The truck stop was right on the side of the highway, the neon sign glowing like Christmas in the blue-purple twilight; it came up so fast and sudden that even after waiting for it for four hours Colby nearly missed the turn. He pulled into the giant lot and shut the car off, sitting motionless in the driver’s seat for a long, quiet minute. He shoved a piece of gum into his mouth, then decided he didn’t want to be chewing gum when he saw her and spit it into a receipt he found on the floor of the passenger seat. Finally, he took a deep breath, wiped his sweaty palms—why were his palms sweaty? Fuck—on his jeans, and went inside.

She was already sitting in a booth in the brightly lit diner, her own hands folded primly in front of her like she was waiting for a job interview. Holy shit, Colby loved her so much. As soon as he had the thought, he knew it was true, and that there was nothing to be done about it. Her gaze, when she glanced up and saw him, was dark and steady and clear.

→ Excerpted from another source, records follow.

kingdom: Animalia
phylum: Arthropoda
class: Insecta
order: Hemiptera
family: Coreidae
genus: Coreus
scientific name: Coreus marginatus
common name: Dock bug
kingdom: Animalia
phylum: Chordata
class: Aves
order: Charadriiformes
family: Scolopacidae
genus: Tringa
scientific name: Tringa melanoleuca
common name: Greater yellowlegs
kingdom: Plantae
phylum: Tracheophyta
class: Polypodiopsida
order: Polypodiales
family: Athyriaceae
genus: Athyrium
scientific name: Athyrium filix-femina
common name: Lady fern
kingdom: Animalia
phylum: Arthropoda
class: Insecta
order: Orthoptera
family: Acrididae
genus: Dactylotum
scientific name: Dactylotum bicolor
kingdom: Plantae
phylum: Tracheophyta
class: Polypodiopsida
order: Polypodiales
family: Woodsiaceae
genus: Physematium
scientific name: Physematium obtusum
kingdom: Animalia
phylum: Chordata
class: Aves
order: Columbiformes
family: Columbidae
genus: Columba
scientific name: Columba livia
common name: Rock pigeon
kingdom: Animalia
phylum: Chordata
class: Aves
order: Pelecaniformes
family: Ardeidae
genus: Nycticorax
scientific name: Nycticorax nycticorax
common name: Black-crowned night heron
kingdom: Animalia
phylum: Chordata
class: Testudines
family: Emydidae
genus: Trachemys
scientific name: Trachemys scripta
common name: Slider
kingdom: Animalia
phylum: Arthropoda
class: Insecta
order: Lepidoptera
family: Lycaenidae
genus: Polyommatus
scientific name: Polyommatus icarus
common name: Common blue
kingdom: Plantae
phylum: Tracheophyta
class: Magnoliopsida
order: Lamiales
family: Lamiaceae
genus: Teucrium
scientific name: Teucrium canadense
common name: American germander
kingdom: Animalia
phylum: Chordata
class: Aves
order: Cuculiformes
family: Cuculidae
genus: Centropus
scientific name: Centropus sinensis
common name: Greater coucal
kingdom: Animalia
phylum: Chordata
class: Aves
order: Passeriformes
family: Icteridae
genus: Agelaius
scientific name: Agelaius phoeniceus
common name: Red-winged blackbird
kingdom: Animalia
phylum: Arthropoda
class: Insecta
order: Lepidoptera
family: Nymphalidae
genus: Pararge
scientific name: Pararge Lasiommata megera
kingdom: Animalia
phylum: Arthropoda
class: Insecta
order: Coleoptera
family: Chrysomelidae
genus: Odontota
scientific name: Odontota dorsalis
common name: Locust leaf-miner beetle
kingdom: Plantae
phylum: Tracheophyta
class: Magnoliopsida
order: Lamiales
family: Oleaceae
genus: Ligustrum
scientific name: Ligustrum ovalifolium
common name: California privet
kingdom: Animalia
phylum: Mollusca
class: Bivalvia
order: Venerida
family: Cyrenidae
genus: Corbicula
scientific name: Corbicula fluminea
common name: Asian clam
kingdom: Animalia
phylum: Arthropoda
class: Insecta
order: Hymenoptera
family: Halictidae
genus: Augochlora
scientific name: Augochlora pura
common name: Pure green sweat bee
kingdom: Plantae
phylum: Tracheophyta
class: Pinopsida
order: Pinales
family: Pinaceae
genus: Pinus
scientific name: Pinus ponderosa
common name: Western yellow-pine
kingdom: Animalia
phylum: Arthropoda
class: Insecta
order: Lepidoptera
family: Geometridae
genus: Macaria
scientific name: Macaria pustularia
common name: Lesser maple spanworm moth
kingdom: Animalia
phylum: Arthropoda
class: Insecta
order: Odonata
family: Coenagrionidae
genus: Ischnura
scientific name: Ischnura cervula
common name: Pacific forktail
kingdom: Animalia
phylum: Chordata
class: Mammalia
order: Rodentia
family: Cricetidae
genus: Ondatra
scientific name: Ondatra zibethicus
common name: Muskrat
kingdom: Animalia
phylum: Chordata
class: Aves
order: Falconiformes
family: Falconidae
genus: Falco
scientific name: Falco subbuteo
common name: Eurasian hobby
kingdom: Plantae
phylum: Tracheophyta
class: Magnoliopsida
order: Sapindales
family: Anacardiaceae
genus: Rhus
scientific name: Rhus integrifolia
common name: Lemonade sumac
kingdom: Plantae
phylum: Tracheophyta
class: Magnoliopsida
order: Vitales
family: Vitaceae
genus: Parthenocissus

“Hi,” Colby said, sliding into the seat across from her.

Meg smiled, a little uncertain. “Hi.”

For a moment, neither one of them said anything, the silence stretching out like every mile they’d both traveled. It was even more awkward than it had been the first time they met. Colby thought again that they were probably too different; he thought of all the million reasons why this would never, ever work.

Still: she’d shown up here, in this place right in between them.

He had shown up here, too.

And maybe that was all either of them—maybe that was all anybody—could ask.

Colby took a deep breath then and looked across the table. He felt like his heart was sitting there on the Formica, bloody and raw. “So, um,” he said, and his voice was an apology and a declaration and a gamble, “I was wondering if you could tell me again why I should register to vote.”

For a moment, Meg only stared at him, wonder and disbelief playing across her expression. Colby was sure he’d blown it, that he’d come with too little too late.

Then, almost imperceptibly, she nodded.

“Sure,” she said, and Colby heard her smile before he saw it. “I can probably help you with that.”